[THE DATA — start]
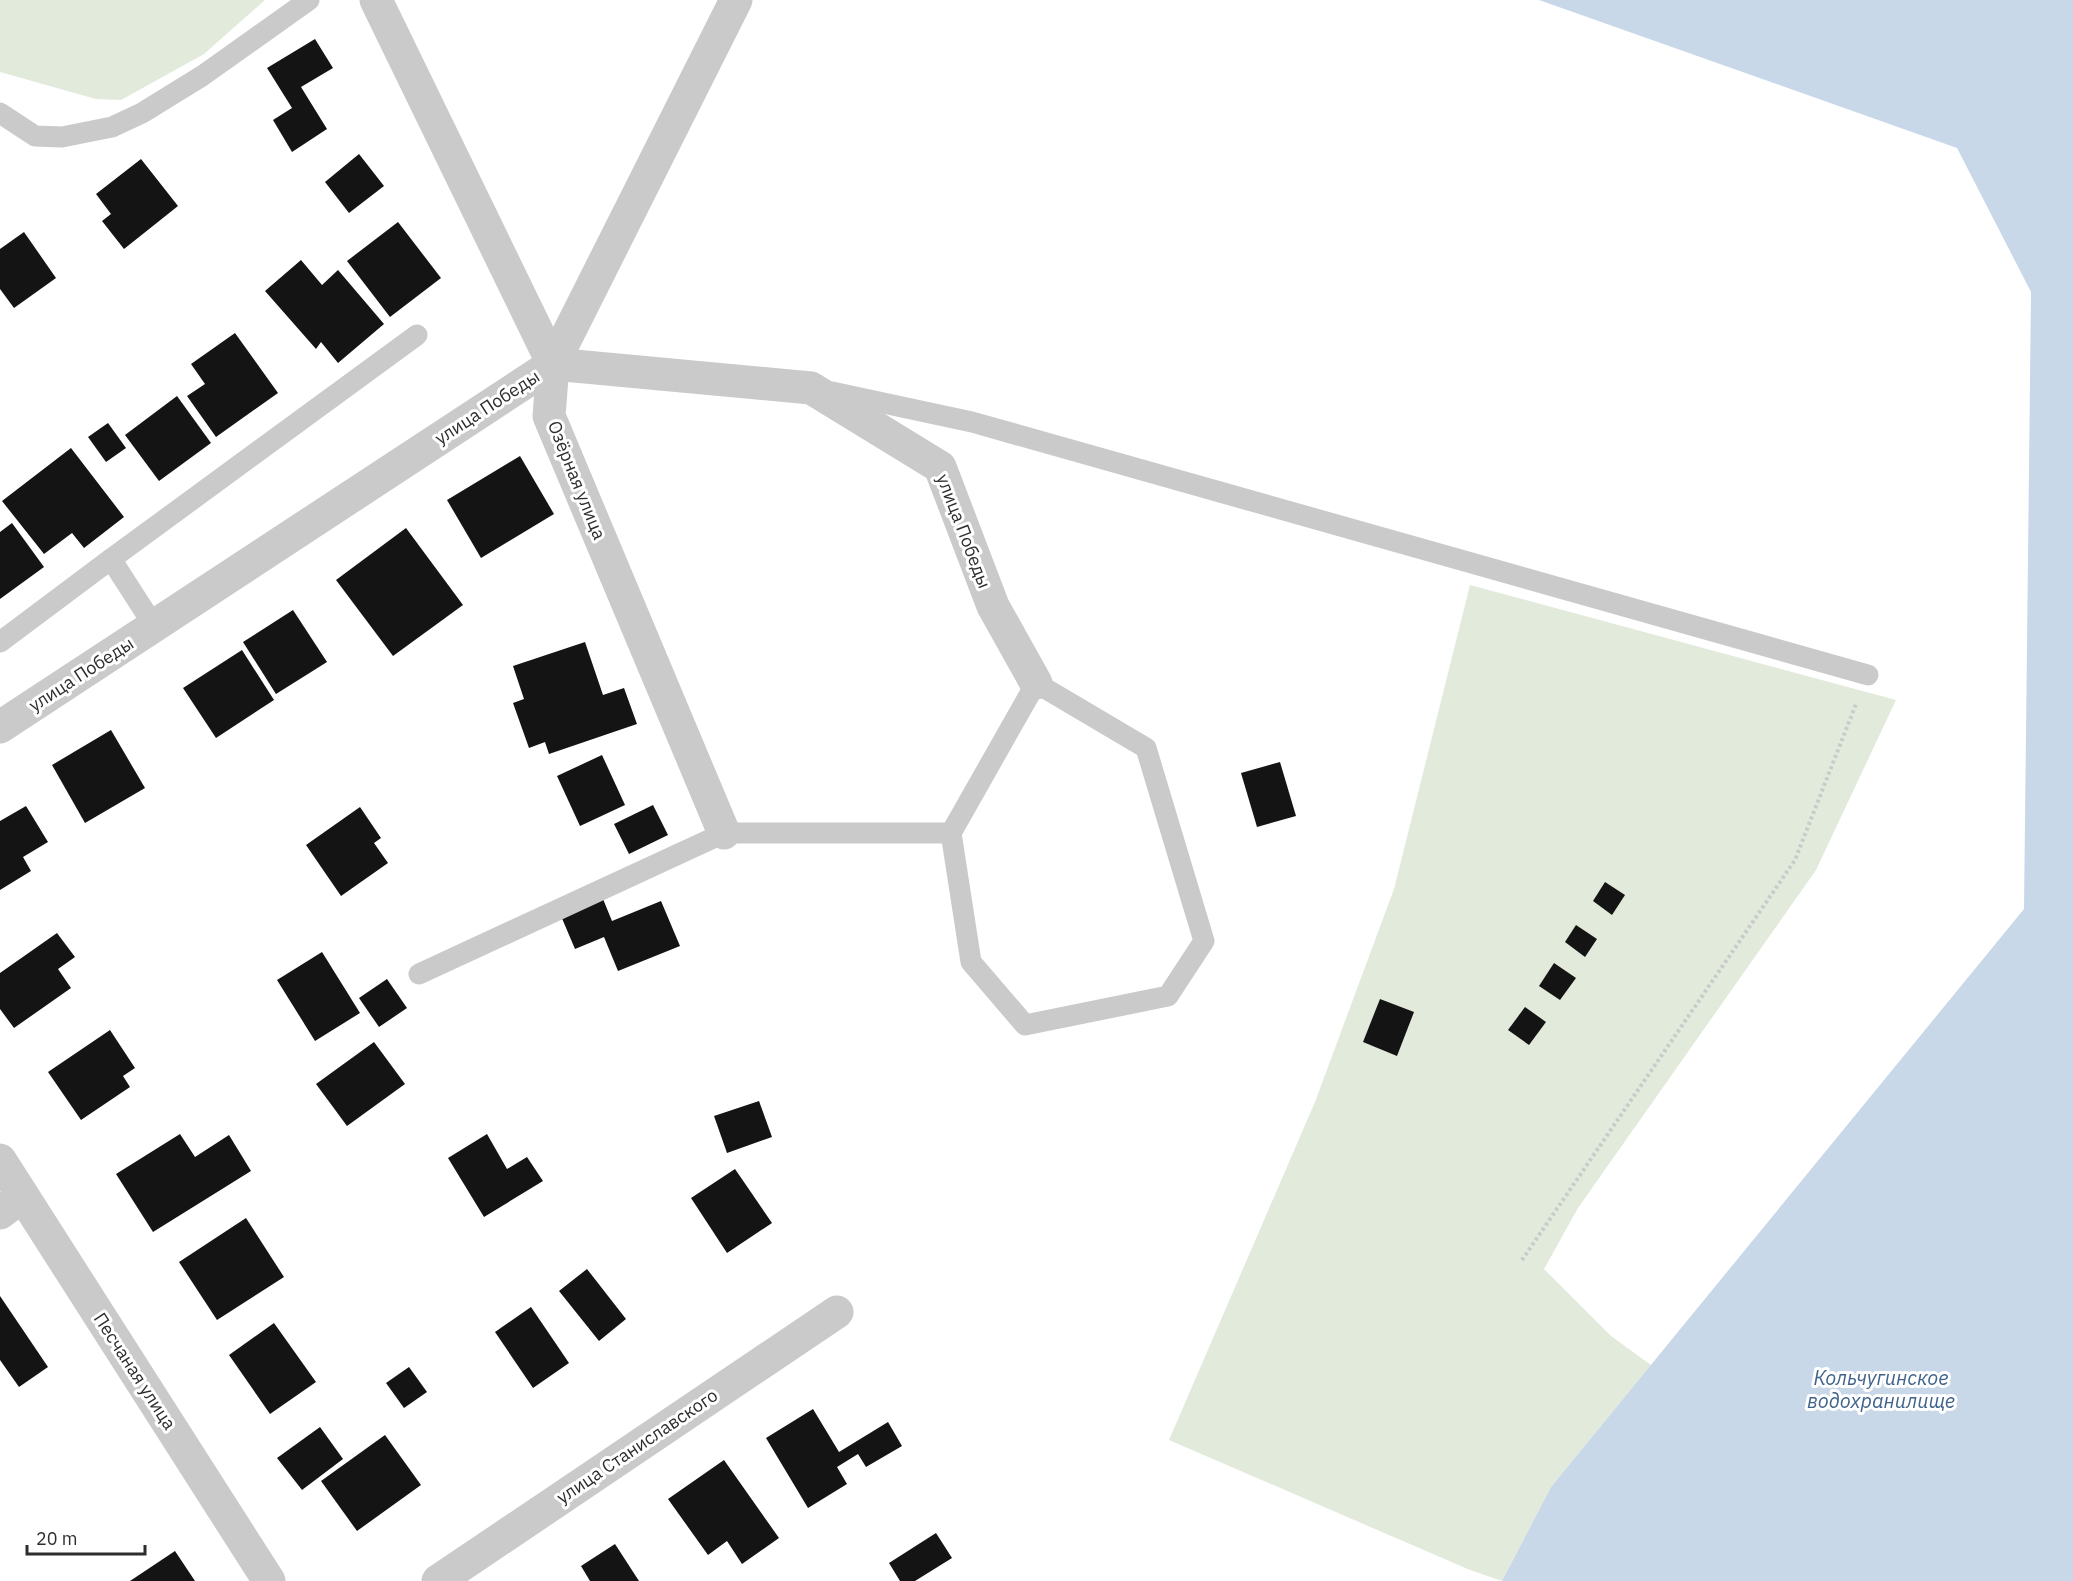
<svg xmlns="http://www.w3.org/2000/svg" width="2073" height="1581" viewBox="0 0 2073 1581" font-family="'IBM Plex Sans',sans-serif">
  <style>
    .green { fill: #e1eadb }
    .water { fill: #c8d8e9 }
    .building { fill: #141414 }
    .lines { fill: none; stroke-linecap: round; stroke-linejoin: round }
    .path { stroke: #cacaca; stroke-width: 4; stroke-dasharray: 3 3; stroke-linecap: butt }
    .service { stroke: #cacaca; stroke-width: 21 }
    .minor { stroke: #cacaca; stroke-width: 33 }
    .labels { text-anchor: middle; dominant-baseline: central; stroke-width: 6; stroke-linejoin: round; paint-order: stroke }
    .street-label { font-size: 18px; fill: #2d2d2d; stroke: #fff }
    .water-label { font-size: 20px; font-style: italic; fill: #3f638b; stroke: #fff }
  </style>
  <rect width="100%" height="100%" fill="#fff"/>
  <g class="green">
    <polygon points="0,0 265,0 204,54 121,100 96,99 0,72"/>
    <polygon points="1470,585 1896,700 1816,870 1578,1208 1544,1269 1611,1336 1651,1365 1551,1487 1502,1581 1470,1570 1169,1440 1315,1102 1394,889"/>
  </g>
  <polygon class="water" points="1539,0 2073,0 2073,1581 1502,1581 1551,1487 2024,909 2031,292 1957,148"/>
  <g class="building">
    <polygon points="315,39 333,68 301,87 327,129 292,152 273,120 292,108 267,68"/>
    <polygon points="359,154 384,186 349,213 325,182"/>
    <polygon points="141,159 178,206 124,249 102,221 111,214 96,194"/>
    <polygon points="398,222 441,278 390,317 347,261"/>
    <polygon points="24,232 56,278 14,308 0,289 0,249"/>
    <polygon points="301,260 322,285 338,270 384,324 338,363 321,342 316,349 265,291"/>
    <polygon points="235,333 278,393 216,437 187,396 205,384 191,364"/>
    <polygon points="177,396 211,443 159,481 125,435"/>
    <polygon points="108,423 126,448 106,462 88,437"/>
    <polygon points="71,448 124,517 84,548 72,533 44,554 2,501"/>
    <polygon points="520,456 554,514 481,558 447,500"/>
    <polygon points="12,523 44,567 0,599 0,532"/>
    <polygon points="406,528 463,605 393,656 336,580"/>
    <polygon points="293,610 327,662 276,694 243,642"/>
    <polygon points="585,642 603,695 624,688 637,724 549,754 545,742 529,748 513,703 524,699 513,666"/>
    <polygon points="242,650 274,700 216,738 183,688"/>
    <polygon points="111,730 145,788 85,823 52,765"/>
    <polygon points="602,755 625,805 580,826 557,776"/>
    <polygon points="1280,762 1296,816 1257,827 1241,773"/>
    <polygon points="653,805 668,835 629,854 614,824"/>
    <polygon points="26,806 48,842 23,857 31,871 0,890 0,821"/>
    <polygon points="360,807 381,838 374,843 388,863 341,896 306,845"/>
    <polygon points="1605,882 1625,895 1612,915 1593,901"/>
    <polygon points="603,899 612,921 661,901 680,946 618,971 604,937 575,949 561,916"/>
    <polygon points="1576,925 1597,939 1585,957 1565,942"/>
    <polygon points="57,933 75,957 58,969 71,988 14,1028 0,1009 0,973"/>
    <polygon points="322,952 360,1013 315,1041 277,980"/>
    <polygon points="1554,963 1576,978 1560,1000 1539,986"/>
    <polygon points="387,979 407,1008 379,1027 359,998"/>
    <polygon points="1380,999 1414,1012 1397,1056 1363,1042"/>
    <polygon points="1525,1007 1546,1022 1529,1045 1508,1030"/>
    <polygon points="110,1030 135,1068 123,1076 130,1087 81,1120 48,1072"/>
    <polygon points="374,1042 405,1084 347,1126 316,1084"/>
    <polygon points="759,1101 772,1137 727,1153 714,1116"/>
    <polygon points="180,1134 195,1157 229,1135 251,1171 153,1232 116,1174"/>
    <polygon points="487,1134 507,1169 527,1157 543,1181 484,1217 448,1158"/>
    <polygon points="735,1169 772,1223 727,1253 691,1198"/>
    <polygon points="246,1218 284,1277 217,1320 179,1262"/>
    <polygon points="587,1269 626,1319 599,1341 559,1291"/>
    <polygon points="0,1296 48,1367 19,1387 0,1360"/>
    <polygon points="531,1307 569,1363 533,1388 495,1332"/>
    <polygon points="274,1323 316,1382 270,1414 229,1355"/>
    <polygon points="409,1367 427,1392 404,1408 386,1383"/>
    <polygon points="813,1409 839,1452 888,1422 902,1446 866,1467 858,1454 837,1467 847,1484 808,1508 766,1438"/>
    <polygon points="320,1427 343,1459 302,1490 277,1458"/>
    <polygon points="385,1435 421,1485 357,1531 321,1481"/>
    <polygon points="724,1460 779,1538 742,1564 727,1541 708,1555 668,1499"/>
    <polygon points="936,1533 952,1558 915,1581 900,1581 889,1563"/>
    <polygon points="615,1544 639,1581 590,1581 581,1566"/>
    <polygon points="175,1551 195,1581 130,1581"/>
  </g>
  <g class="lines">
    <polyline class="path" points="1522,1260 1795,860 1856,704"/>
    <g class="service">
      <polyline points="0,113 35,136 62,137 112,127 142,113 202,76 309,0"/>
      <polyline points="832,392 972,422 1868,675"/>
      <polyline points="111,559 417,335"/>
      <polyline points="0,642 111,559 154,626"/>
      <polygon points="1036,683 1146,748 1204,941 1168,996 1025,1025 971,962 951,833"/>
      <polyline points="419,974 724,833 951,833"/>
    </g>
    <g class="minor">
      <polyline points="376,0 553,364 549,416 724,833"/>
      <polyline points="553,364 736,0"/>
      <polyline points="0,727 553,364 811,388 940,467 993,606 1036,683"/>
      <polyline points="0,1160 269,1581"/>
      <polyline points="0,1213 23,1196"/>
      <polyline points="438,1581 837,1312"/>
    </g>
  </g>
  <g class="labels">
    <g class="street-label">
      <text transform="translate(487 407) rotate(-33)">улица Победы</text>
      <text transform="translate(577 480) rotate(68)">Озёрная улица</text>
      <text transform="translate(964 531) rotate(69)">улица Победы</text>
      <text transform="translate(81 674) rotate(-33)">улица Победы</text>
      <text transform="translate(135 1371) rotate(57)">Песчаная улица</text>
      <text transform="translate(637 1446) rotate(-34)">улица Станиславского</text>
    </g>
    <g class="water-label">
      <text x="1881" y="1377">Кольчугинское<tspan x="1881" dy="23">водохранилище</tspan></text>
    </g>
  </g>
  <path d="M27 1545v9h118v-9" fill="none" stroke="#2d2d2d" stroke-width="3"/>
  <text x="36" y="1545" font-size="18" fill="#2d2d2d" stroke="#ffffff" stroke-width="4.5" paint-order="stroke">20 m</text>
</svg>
[THE DATA — finish]
YOUR GOAL: Copy out each line of the data where the string "lines" appears.

ANSWER SPACE:
    .lines { fill: none; stroke-linecap: round; stroke-linejoin: round }
  <g class="lines">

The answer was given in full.